Это было уже слишком. Роби Зингера даже затошнило от ужаса. Какое страшное предательство замыслила бабушка: она хочет бросить его тут одного, среди ночи. Теперь уже и у него текли слезы; всхлипывая и жалобно скуля, он встал у тахты на колени и, сложив перед грудью руки, стал умолять бабушку: «Не умирай…»
Он огляделся; предметы в комнате сквозь слезы виделись ему неясными, размытыми. Все было на своих местах: три шкафа, обеденный стол, буфет. Казалось совершенно невероятным, что в этом знакомом мире вдруг возьмет и исчезнет нечто самое главное, самое знакомое и родное. Что сейчас, у него на глазах, произойдет страшное чудо, чудо превращения существующего в несуществующее, живого в неживое.
Это — наказание, назначенное Всевышним, мелькнула мысль в мозгу Роби Зингера, наказание за его грехи. Да, сейчас ему придется расплатиться за все: за поездки на трамвае во время шабеса, за участие в христианском богослужении по воскресеньям, за дюлайскую колбасу… Не исключено, впрочем, что это Иисус Христос протестует, в такой жестокой форме, против одной только мысли об обрезании. Тут Роби Зингеру пришел в голову еще один вариант: а может быть, на сей раз оба Бога, еврейский и христианский, объединились против него, чтобы вместе покарать за «рукоблудие», за счастливые и преступные моменты ночного блаженства, которые он напрасно пытался уравновесить дневными хорошими поступками. Так бывает с теми, горько думал он, кто торгуется с небесами. И есть только одно решение, вдруг понял Роби Зингер. И крикнул женщине, бессильно лежащей на подушках: «Давай молиться, бабушка!»

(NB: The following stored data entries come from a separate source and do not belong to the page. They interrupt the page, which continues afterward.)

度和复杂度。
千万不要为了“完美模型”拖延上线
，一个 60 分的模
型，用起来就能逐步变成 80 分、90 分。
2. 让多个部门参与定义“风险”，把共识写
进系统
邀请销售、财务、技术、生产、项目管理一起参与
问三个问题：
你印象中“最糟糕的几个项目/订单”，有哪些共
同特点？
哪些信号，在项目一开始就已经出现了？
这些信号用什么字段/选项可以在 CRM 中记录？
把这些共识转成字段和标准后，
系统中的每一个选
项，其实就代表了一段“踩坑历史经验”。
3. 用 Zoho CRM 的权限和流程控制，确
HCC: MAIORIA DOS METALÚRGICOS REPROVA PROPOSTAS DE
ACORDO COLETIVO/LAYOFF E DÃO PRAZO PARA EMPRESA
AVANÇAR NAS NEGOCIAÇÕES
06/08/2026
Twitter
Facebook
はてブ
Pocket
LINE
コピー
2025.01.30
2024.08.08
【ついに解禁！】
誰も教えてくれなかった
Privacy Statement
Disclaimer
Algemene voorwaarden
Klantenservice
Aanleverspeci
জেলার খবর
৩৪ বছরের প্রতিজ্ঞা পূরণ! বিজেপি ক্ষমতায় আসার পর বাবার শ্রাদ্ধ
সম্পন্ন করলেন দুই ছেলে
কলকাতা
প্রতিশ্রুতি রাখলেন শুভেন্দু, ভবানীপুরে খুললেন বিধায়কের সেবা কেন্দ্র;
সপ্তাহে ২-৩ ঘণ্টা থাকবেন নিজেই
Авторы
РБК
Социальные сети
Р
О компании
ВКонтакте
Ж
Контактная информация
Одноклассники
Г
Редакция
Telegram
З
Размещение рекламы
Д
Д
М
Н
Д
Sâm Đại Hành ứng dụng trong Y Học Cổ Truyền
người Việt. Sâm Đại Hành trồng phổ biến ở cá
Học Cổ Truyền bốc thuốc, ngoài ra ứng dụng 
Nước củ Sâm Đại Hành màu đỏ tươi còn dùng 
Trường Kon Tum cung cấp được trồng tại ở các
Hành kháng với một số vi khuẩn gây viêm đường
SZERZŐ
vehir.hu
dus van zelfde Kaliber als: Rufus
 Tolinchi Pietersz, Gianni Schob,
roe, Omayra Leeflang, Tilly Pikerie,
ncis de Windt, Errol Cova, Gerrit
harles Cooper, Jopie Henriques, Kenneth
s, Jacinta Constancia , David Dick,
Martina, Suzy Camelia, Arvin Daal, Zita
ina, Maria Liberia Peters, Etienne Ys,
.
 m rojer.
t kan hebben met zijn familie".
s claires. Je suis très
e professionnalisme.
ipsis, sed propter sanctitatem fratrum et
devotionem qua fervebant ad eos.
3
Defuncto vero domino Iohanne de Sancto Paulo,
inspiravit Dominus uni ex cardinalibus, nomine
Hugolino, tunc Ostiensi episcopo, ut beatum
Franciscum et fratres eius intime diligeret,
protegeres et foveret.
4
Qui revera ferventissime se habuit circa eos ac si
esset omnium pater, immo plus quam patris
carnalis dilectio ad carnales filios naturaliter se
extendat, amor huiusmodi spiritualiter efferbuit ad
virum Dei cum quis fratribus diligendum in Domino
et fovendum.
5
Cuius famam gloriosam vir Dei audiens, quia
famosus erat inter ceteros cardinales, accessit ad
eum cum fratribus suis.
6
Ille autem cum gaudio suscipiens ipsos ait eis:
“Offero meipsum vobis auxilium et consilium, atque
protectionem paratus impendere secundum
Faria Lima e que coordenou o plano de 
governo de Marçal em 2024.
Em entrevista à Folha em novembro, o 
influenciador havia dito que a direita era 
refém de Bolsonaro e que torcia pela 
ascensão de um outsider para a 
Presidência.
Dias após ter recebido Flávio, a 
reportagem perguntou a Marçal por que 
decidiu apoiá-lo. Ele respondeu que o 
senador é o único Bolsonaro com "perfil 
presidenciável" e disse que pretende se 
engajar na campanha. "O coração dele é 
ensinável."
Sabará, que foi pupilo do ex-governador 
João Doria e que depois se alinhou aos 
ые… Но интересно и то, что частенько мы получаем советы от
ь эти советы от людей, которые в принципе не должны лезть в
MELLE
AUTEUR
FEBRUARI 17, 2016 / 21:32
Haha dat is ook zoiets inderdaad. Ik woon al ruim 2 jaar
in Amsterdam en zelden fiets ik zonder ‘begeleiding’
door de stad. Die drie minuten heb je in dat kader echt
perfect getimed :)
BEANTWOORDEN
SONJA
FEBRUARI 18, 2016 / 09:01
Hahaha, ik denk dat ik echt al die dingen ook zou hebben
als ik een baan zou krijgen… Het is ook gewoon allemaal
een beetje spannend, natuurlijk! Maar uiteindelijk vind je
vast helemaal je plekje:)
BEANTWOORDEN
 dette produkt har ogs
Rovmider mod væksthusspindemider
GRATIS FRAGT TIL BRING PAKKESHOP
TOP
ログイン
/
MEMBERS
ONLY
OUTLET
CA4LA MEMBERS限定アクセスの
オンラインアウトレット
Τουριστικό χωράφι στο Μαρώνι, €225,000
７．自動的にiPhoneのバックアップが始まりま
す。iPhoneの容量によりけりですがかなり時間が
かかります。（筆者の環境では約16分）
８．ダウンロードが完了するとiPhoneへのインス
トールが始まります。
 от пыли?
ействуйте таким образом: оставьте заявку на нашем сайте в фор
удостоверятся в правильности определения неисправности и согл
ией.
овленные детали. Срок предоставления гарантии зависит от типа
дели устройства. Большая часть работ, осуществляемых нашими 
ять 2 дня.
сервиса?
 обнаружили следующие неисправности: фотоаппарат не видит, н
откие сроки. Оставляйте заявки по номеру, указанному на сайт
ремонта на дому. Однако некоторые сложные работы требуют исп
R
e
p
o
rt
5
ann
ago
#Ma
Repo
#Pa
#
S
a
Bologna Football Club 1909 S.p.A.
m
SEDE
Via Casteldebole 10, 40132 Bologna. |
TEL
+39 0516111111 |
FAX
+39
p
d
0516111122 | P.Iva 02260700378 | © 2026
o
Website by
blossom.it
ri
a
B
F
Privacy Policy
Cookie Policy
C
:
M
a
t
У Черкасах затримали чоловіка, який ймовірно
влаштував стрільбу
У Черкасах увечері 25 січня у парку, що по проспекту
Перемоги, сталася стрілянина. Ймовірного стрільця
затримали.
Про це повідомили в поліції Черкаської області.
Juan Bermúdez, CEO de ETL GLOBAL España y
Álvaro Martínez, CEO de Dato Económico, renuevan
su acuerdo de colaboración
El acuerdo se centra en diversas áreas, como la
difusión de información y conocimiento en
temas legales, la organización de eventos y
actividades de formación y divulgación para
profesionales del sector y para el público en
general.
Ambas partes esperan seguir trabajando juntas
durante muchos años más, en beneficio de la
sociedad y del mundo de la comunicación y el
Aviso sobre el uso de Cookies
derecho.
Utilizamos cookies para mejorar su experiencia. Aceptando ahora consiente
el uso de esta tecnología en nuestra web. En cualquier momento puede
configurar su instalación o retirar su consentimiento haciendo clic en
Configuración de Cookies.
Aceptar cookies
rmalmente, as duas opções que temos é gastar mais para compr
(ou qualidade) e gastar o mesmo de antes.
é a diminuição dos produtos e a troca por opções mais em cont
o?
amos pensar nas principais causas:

Он слегка опасался, что бабушка заупрямится, что даже в этой безвыходной ситуации она не проявит должного смирения и богобоязни. Однако бабушка закрыла глаза — и, все еще дыша неровно, с долгими перерывами, что-то забормотала, почти про себя. Роби Зингер же впал в настоящее молитвенное благоговение, шепотом обращаясь с нижайшей просьбой сразу к обоим Богам; он умолял об отсрочке, просил дать ему хотя бы несколько лет на покаяние: ведь надо же учесть и vis major, учесть, что ему всего лишь двенадцать; но если никак нельзя несколько лет, то хоть до утра, и за это он, Роби Зингер, отплатит образцовым поведением, забудет про «рукоблудие» навсегда. И пусть он будет услышан сейчас, пусть только сегодня, один-единственный разик, повторял он механически.